Hi,
When using the /cycacc=1/ option the cycle-counting threshold (setting the minimum gap between cycle packets) is set to a default of 256, which is very high and gives poor cycle resolution. Cores can manage far better than this (single digits, if not 1).
The threshold can be set lower via sysfs, but it's capped by an ID register which has a (CPU-specific) minimum possible value. Unfortunately on some widely used cores this ID register incorrectly reports 0x100 i.e. 256. The intended value for these cores is 0b100 i.e. 4.
The default threshold is rather high and means we don't get as much value out of this feature as we could. In fact, we typically get timestamp packets more often than we get cycle count packets (timestamp packets also have cycle counts, but take up more space in the trace, so it's not the best way to get high resolution cycle counting).

******************************

- [Prompt 1]:
Do these statements agree with the post about the cycle-counting threshold? Answer yes or no for each, quoting the words from the post that decide it.
(a) With the /cycacc=1/ option, the threshold defaults to 256.
(b) On some widely used cores, the ID register correctly reports the minimum possible value.
(c) Timestamp packets take up less space in the trace than cycle count packets.
- [Prompt 2]:
Reproduce everything in the post about the cycle-counting threshold from "The threshold can" down to "0b100 i.e. 4.".
The lines after this point are separate material with no connection to the post.

- [Given information]:
******************************

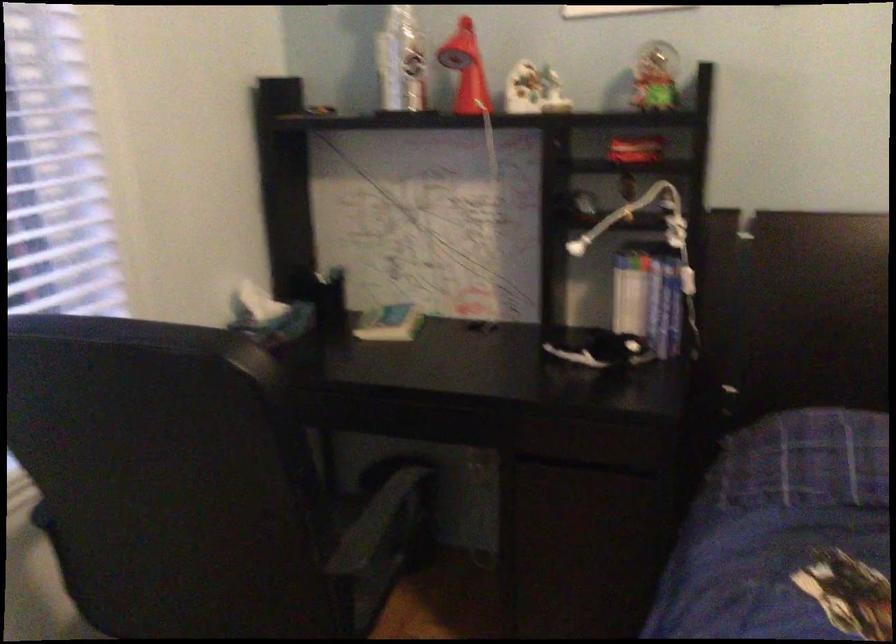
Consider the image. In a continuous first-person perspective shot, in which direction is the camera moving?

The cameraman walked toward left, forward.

******************************

- [Correct response 1]:
(a) Yes: "is set to a default of 256"
(b) No: "this ID register incorrectly reports 0x100 i.e. 256"
(c) No: "timestamp packets also have cycle counts, but take up more space in the trace"

- [Correct response 2]:
The threshold can be set lower via sysfs, but it's capped by an ID register which has a (CPU-specific) minimum possible value. Unfortunately on some widely used cores this ID register incorrectly reports 0x100 i.e. 256. The intended value for these cores is 0b100 i.e. 4.